### [What to do]
Quote exactly the lines running from the line with "- [ ] Endless mode" to the end of the entries, including both, and nothing else.

### [Stored items from a collection]

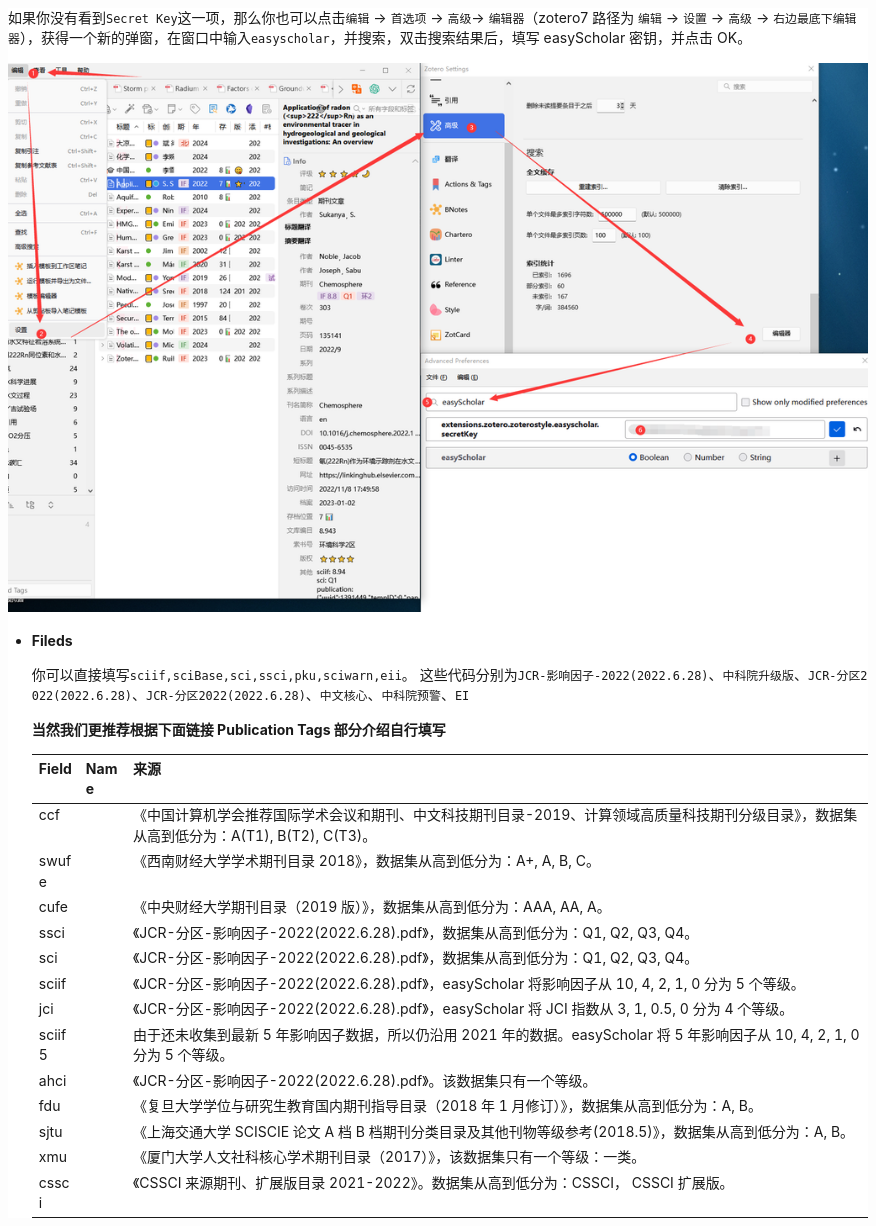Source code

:如果你没有看到`Secret Key`这一项，那么你也可以点击`编辑` -> `首选项` -> `高级`-> `编辑器`（zotero7 路径为 `编辑` -> `设置` -> `高级` -> `右边最底下编辑器`），获得一个新的弹窗，在窗口中输入`easyscholar`，并搜索，双击搜索结果后，填写 easyScholar 密钥，并点击 OK。

![密钥填写](../../assets/image-zoterostyle-期刊标签密钥填写.png)

- **Fileds**

  你可以直接填写`sciif,sciBase,sci,ssci,pku,sciwarn,eii`。
  这些代码分别为`JCR-影响因子-2022(2022.6.28)`、`中科院升级版`、`JCR-分区2022(2022.6.28)`、`JCR-分区2022(2022.6.28)`、`中文核心`、`中科院预警`、`EI`

  **当然我们更推荐根据下面链接 Publication Tags 部分介绍自行填写**

  | Field             | Name                 | 来源                                                                                                                                       |
  | ----------------- | -------------------- | ------------------------------------------------------------------------------------------------------------------------------------------ |
  | ccf               |                      | 《中国计算机学会推荐国际学术会议和期刊、中文科技期刊目录-2019、计算领域高质量科技期刊分级目录》，数据集从高到低分为：A(T1), B(T2), C(T3)。 |
  | swufe             |                      | 《西南财经大学学术期刊目录 2018》，数据集从高到低分为：A+, A, B, C。                                                                       |
  | cufe              |                      | 《中央财经大学期刊目录（2019 版）》，数据集从高到低分为：AAA, AA, A。                                                                      |
  | ssci              |                      | 《JCR-分区-影响因子-2022(2022.6.28).pdf》，数据集从高到低分为：Q1, Q2, Q3, Q4。                                                            |
  | sci               |                      | 《JCR-分区-影响因子-2022(2022.6.28).pdf》，数据集从高到低分为：Q1, Q2, Q3, Q4。                                                            |
  | sciif             |                      | 《JCR-分区-影响因子-2022(2022.6.28).pdf》，easyScholar 将影响因子从 10, 4, 2, 1, 0 分为 5 个等级。                                         |
  | jci               |                      | 《JCR-分区-影响因子-2022(2022.6.28).pdf》，easyScholar 将 JCI 指数从 3, 1, 0.5, 0 分为 4 个等级。                                          |
  | sciif5            |                      | 由于还未收集到最新 5 年影响因子数据，所以仍沿用 2021 年的数据。easyScholar 将 5 年影响因子从 10, 4, 2, 1, 0 分为 5 个等级。                |
  | ahci              |                      | 《JCR-分区-影响因子-2022(2022.6.28).pdf》。该数据集只有一个等级。                                                                          |
  | fdu               |                      | 《复旦大学学位与研究生教育国内期刊指导目录（2018 年 1 月修订）》，数据集从高到低分为：A, B。                                               |
  | sjtu              |                      | 《上海交通大学 SCISCIE 论文 A 档 B 档期刊分类目录及其他刊物等级参考(2018.5)》，数据集从高到低分为：A, B。                                  |
  | xmu               |                      | 《厦门大学人文社科核心学术期刊目录（2017）》，该数据集只有一个等级：一类。                                                                 |
  | cssci             |                      | 《CSSCI 来源期刊、扩展版目录 2021-2022》。数据集从高到低分为：CSSCI， CSSCI 扩展版。                                                       |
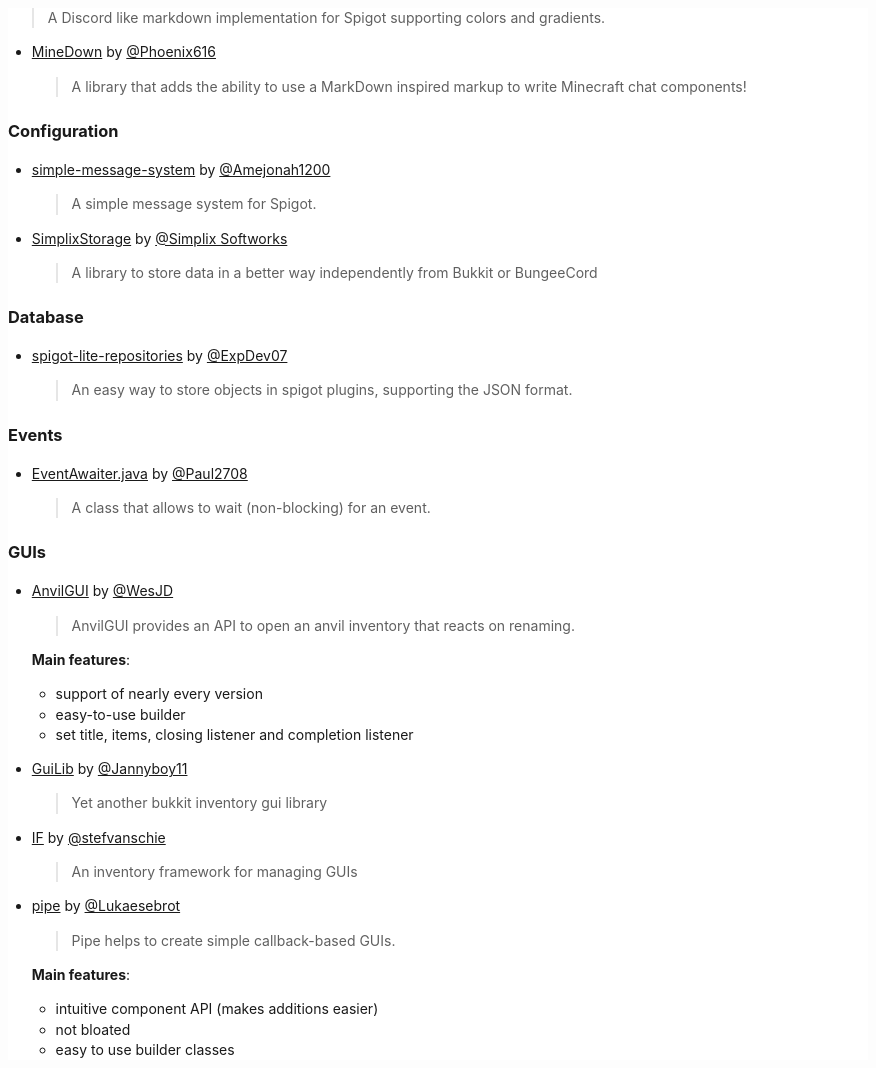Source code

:   > A Discord like markdown implementation for Spigot supporting colors and gradients.
 
- [MineDown](https://github.com/Phoenix616/MineDown) by [@Phoenix616](https://github.com/Phoenix616/)

  > A library that adds the ability to use a MarkDown inspired markup to write Minecraft chat components!

### Configuration

- [simple-message-system](https://github.com/Amejonah1200/simple-message-system) by [@Amejonah1200](https://github.com/Amejonah1200)

  > A simple message system for Spigot.

- [SimplixStorage](https://github.com/Simplix-Softworks/SimplixStorage) by [@Simplix Softworks](https://github.com/Simplix-Softworks)

  > A library to store data in a better way independently from Bukkit or BungeeCord

### Database

- [spigot-lite-repositories](https://github.com/ExpDev07/spigot-lite-repositories) by [@ExpDev07](https://github.com/ExpDev07)

  > An easy way to store objects in spigot plugins, supporting the JSON format.

### Events

- [EventAwaiter.java](https://gist.github.com/Paul2708/32d127c8d1d5c31f3a4751cedee3268e) by [@Paul2708](https://github.com/Paul2708)

  > A class that allows to wait (non-blocking) for an event.

### GUIs

- [AnvilGUI](https://github.com/WesJD/AnvilGUI) by [@WesJD](https://github.com/WesJD/)

  > AnvilGUI provides an API to open an anvil inventory that reacts on renaming.

  __Main features__:
  - support of nearly every version
  - easy-to-use builder
  - set title, items, closing listener and completion listener

- [GuiLib](https://github.com/Jannyboy11/GuiLib) by [@Jannyboy11](https://github.com/Jannyboy11)

  > Yet another bukkit inventory gui library

- [IF](https://github.com/stefvanschie/IF) by [@stefvanschie](https://github.com/stefvanschie/)

  > An inventory framework for managing GUIs

- [pipe](https://github.com/Lukaesebrot/pipe) by [@Lukaesebrot](https://github.com/Lukaesebrot)

  > Pipe helps to create simple callback-based GUIs.

  __Main features__:
  - intuitive component API (makes additions easier)
  - not bloated
  - easy to use builder classes
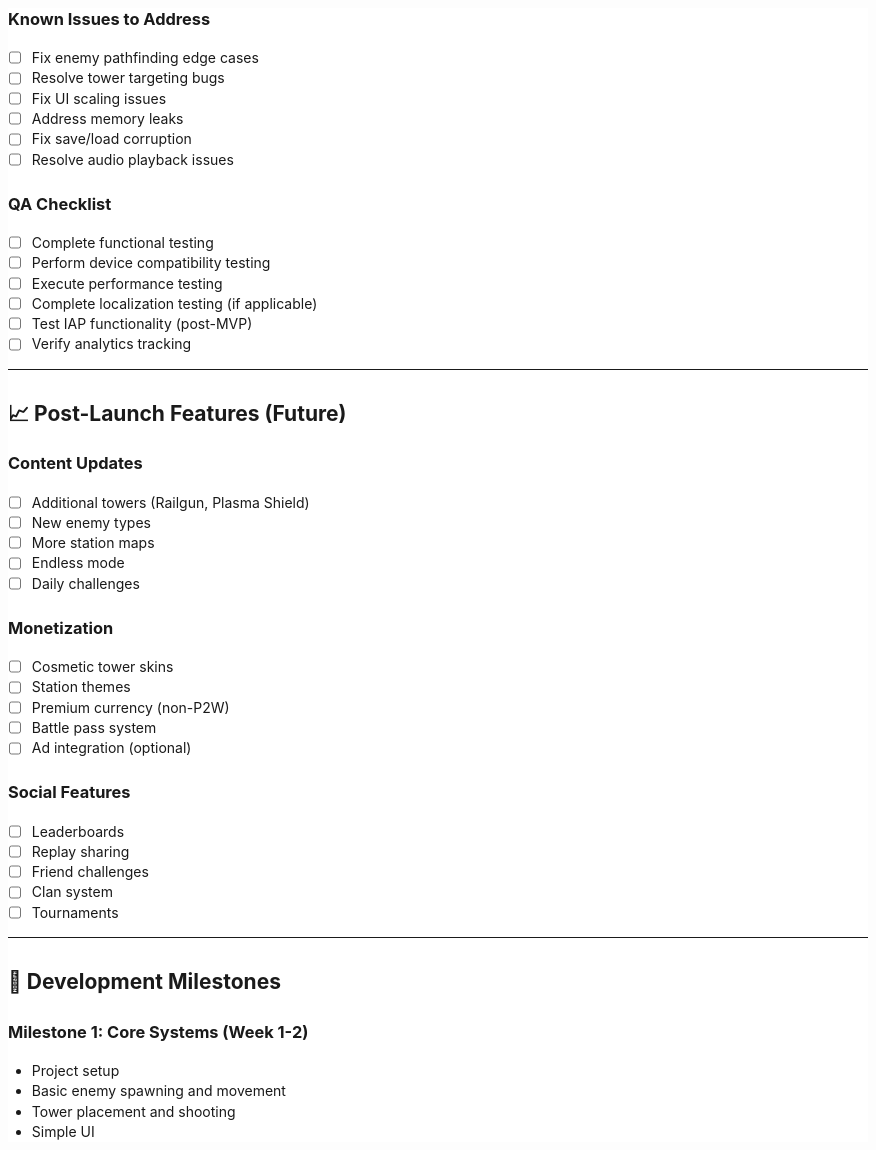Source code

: ### Known Issues to Address
- [ ] Fix enemy pathfinding edge cases
- [ ] Resolve tower targeting bugs
- [ ] Fix UI scaling issues
- [ ] Address memory leaks
- [ ] Fix save/load corruption
- [ ] Resolve audio playback issues

### QA Checklist
- [ ] Complete functional testing
- [ ] Perform device compatibility testing
- [ ] Execute performance testing
- [ ] Complete localization testing (if applicable)
- [ ] Test IAP functionality (post-MVP)
- [ ] Verify analytics tracking

---

## 📈 Post-Launch Features (Future)

### Content Updates
- [ ] Additional towers (Railgun, Plasma Shield)
- [ ] New enemy types
- [ ] More station maps
- [ ] Endless mode
- [ ] Daily challenges

### Monetization
- [ ] Cosmetic tower skins
- [ ] Station themes
- [ ] Premium currency (non-P2W)
- [ ] Battle pass system
- [ ] Ad integration (optional)

### Social Features
- [ ] Leaderboards
- [ ] Replay sharing
- [ ] Friend challenges
- [ ] Clan system
- [ ] Tournaments

---

## 🎯 Development Milestones

### Milestone 1: Core Systems (Week 1-2)
- Project setup
- Basic enemy spawning and movement
- Tower placement and shooting
- Simple UI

### [Result of this task]
- [ ] Endless mode
- [ ] Daily challenges

### Monetization
- [ ] Cosmetic tower skins
- [ ] Station themes
- [ ] Premium currency (non-P2W)
- [ ] Battle pass system
- [ ] Ad integration (optional)

### Social Features
- [ ] Leaderboards
- [ ] Replay sharing
- [ ] Friend challenges
- [ ] Clan system
- [ ] Tournaments

---

## 🎯 Development Milestones

### Milestone 1: Core Systems (Week 1-2)
- Project setup
- Basic enemy spawning and movement
- Tower placement and shooting
- Simple UI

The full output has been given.